**COMPLETE THE FOLLOWING**
A - According to the article on Kiki's Memoirs, who wrote the introduction to the book?
B - Carry on the article on Kiki's Memoirs from its last sentence.

Kiki's Memoirs
- First English Edition
- Author: Alice Prin
- Translator: Samuel Putnam
- Language: French
- Genre: Autobiography
- Publication date: 1929

= Kiki's Memoirs =

1929 autobiography by Alice Prin

Kiki's Memoirs is a 1929 autobiography by Alice Prin (October 2, 1901 - April 29, 1953), known as Kiki de Montparnasse; a model, artist, and actress working in Montparnasse, Paris in the first half of the twentieth century.

Translated from the French by Samuel Putnam, and published in Manhattan by Black Manikin Press, her memoirs are a lively account of the bohemian lifestyle typical among the artists in Paris during the 1920s, with an introduction provided by Ernest Hemingway. She tells of her encounters with Man Ray, Tsuguharu Foujita, Moïse Kisling, Jean Cocteau, Kees van Dongen, Chaïm Soutine, and others. The memoirs were first published in English in 1930, but due to their sometimes explicit content, were banned in the United States until the 1970s.

**SUPPLIED INFORMATION**

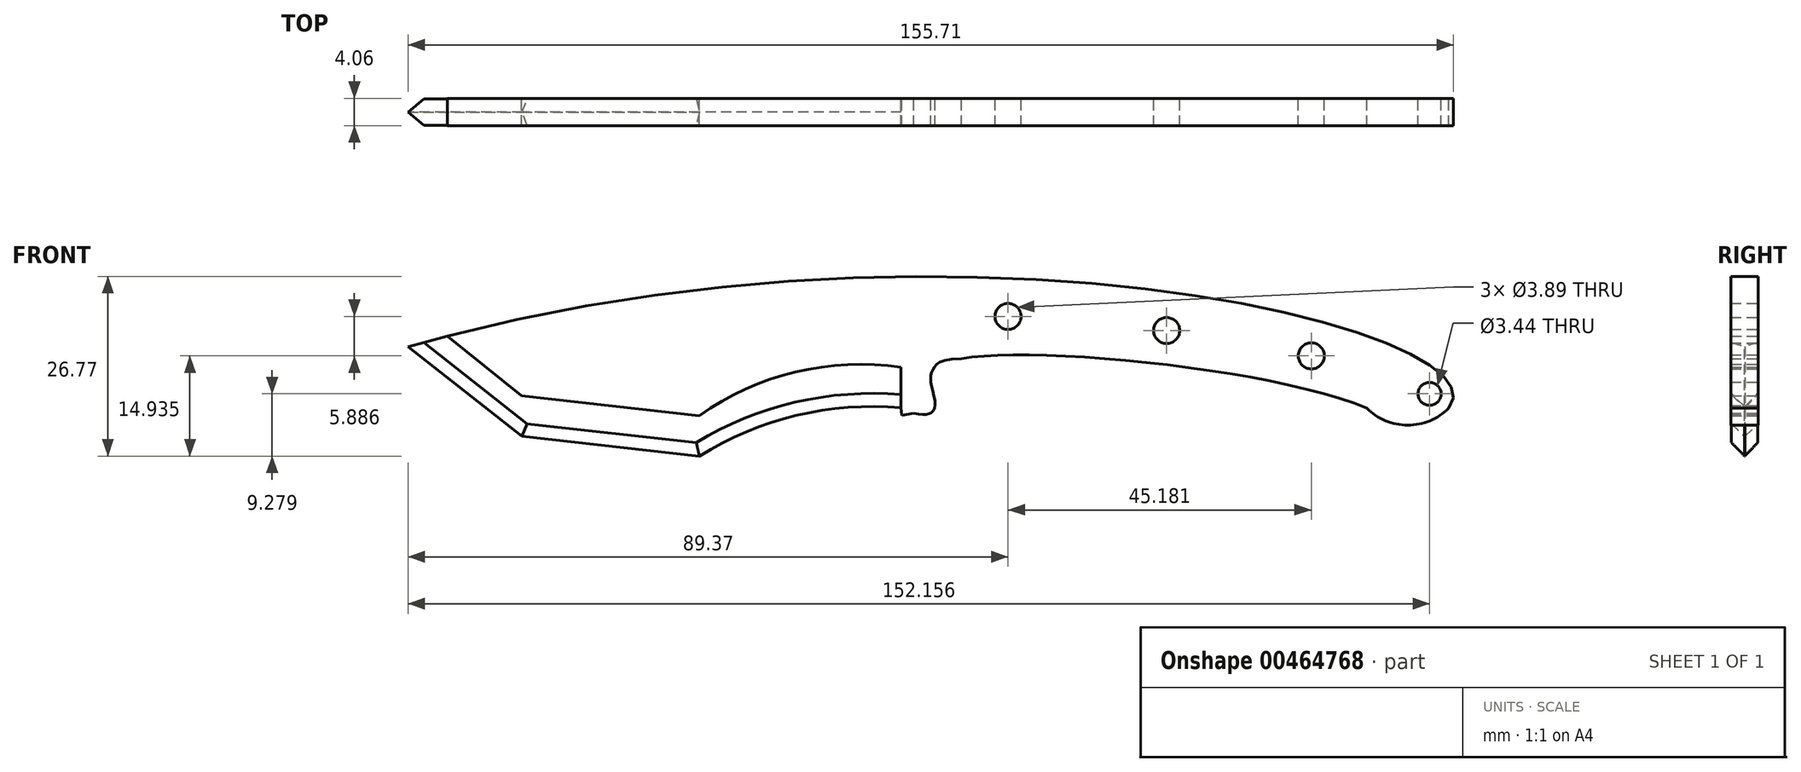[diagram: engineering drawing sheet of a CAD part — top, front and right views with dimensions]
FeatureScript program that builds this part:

**ANSWERS TO EACH TASK**
A - Ernest Hemingway

B -
However, the book had been reprinted under the title The Education of a Young Model throughout the 1950s and 1960s (e.g., a 1954 edition by Bridgehead has the Hemingway Introduction and photos and illustrations by Mahlon Blaine). These editions were mainly put out by Samuel Roth. Taking advantage of the fact that the banning of the book meant it did not receive copyright protection in the U.S., Roth put out a series of supposedly copyrighted editions (which were never registered with the Library of Congress) which altered the text and added illustrations – line drawings and photographs – which were not by Prin. Editions published in and after 1955 include an extra 10 chapters supposedly written by Prin 23 years after the original book, including a visit to New York where she meets with Samuel Roth and Ernest Hemingway; none of this was true. A copy of the first US edition (1930) was held in the section for banned books in the New York Public Library through the 1970s.

A new edition, edited by Billy Klüver and Julie Martin, was released in 1996.

- ISBN 0-88001-496-2, 1996 edition.

Further reading:

- Kiki's Memoirs, 1930 (2006) translation by Semoniff N., Salamandra P.V.V., 2011(in Russian)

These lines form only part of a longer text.